The finger that had been bitten was bleeding a little, but unless infection set in it shouldn't be anything to worry about. There was an abrasion on my forehead that stung to the touch, probably the result of my fall down the steps. The other aches and scrapes on my arms and legs were either from the same fall or from the scuffle with the youth.
But these were minor. The pain that drew my attention was in the middle of my back, between my shoulderblades, a wearying ache, a pressure on my back that dulled my movements and hampered my breathing. It was, so far as I knew, the result of a gunshot wound that should have killed me.
I didn't entirely have my wits about me yet, and was stupid enough to look at my chest to see if the bullet had passed all the way through and come out the other side, but of course it hadn't. I was afraid to touch that spot behind me, both because it hurt more when I reached back there and because of what I might find, but it had to be done, and so very cautiously I put my left hand behind my back, and slid it up toward the ache, and felt the crumpled remains of my sheathed knife, still in what was left of the sheath.

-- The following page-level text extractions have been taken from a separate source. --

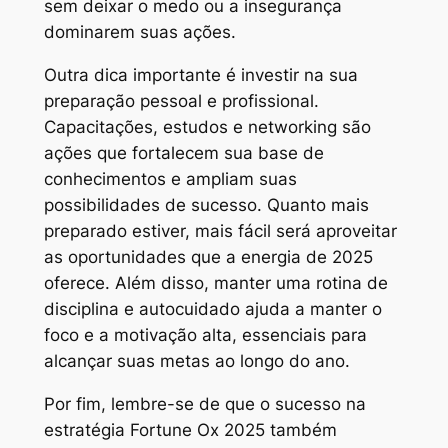
sem deixar o medo ou a insegurança
dominarem suas ações.
Outra dica importante é investir na sua
preparação pessoal e profissional.
Capacitações, estudos e networking são
ações que fortalecem sua base de
conhecimentos e ampliam suas
possibilidades de sucesso. Quanto mais
preparado estiver, mais fácil será aproveitar
as oportunidades que a energia de 2025
oferece. Além disso, manter uma rotina de
disciplina e autocuidado ajuda a manter o
foco e a motivação alta, essenciais para
alcançar suas metas ao longo do ano.
Por fim, lembre-se de que o sucesso na
estratégia Fortune Ox 2025 também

That was why I was alive. The bullet had hit the knife, and so hadn't penetrated my back. But the knife had curled like the edges of a piece of paper at the impact, making sharp creases on the inner side, against my skin, and the force of the bullet had driven those creases into the flesh, cutting a random design into my back as though I'd been engraved. Or branded.
That whole area was bruised and battered, the flesh sensitive to the touch, the back of my shirt sticky with blood. From the pressure I felt when I breathed it seemed to me I might have broken a rib or two besides. If I wasn't careful how I moved, I was liable to puncture a lung.
Across the way, the turtle shape had begun to slacken, the arm and leg movements getting feebler, the yelps softer, but all at once he screamed, "Alfie! Alfie, come get me!"